Learning Manifolds of Neural Fields

Learning Manifolds of Neural Fields

Implementation Details (A.2.1)
SFNs are built upon transformer architectures, specifically the Multi-Layered Convolutional Framework (MCF). The MCF network consists of six transformer blocks, each comprising one cross-attention layer and two self-attention layers. Each self-attention layer contains four attention heads, allowing the model to capture complex relationships between atoms in a molecule. The Adam optimizer is employed during training with an EMA decay rate of 0.9999, ensuring stable learning dynamics.
Context and Query Sets (A.2.1)
In SFNs, the context and query sets are created by concatenating positional embeddings with the atomic positions in a molecule.
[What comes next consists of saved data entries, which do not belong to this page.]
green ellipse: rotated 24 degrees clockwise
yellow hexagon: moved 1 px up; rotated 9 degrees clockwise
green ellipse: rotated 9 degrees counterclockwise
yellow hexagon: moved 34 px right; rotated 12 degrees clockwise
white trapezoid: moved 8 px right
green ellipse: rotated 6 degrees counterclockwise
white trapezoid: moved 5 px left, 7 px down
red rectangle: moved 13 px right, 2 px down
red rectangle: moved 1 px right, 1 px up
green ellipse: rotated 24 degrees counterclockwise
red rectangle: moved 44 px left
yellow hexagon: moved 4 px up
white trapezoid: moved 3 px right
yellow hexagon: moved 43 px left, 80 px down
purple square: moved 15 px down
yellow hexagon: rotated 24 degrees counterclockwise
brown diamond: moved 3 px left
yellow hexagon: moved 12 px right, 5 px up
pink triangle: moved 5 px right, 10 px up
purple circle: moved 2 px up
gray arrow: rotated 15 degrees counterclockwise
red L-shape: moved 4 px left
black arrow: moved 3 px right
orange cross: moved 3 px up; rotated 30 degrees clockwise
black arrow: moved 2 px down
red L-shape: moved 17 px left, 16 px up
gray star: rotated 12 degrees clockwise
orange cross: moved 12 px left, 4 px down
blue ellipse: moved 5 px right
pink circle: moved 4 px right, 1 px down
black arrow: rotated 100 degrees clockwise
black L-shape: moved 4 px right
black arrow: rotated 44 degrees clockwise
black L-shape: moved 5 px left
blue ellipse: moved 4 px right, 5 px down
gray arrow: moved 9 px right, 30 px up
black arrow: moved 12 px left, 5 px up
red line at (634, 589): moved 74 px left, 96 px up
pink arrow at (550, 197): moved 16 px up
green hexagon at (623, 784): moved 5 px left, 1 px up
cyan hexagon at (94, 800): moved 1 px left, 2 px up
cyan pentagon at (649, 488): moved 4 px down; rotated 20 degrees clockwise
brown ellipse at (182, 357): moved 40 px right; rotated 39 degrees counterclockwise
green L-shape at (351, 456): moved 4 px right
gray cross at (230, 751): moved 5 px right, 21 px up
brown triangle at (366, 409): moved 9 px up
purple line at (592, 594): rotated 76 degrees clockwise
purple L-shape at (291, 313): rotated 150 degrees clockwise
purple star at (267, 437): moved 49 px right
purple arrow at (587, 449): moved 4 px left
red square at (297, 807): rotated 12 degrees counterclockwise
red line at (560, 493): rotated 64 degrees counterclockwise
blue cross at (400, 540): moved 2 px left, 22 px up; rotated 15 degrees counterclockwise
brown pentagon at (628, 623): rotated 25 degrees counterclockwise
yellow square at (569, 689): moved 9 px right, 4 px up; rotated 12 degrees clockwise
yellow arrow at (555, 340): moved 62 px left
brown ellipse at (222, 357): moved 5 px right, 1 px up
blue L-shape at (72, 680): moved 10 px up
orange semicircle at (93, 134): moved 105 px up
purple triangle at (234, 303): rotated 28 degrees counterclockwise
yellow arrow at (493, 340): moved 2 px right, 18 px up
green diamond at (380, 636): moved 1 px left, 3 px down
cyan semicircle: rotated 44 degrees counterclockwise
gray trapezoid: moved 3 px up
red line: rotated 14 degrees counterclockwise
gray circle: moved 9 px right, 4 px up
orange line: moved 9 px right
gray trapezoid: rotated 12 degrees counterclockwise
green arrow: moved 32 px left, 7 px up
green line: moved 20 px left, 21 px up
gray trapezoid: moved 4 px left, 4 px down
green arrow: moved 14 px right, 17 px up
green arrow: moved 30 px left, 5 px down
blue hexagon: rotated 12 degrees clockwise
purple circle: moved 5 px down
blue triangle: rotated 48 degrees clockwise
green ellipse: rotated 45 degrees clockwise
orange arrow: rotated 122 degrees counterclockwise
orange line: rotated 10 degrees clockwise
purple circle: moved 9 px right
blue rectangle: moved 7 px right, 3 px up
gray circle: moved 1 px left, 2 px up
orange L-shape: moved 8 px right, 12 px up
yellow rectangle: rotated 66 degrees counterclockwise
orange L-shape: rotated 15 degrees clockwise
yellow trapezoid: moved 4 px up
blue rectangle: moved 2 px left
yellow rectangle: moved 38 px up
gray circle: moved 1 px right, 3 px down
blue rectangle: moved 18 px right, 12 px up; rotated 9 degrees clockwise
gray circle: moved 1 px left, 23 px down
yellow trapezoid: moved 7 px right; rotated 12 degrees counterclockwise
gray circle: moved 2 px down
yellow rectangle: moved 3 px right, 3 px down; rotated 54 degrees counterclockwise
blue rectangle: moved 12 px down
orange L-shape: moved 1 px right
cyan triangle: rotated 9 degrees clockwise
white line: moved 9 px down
The positional embedding represents the atom’s position within the molecule, which is crucial for capturing spatial information. During training and inference, the number of context and query sets is set equal to the number of atoms in the molecule.
Hyperparameters (A.2.1)
The choice of hyperparameters can significantly impact the performance of SFNs. In this study, several hyperparameters are employed:

* Learning rate: 1e-4

* EMA decay rate: 0.9999

  • Number of context and query sets: equal to the number of atoms in the molecule

Conclusion (Summary)
Score Field Networks offer a promising approach to predicting molecular properties by incorporating time-step information into the score computation. By leveraging transformer architectures and positional embeddings, SFNs can capture complex relationships between atoms in a molecule. The choice of hyperparameters is crucial for optimizing model performance, and several key hyperparameters are employed in this study. Understanding the implementation details and hyperparameters used in SFNs can aid researchers in developing and applying these networks for various applications in chemistry and beyond.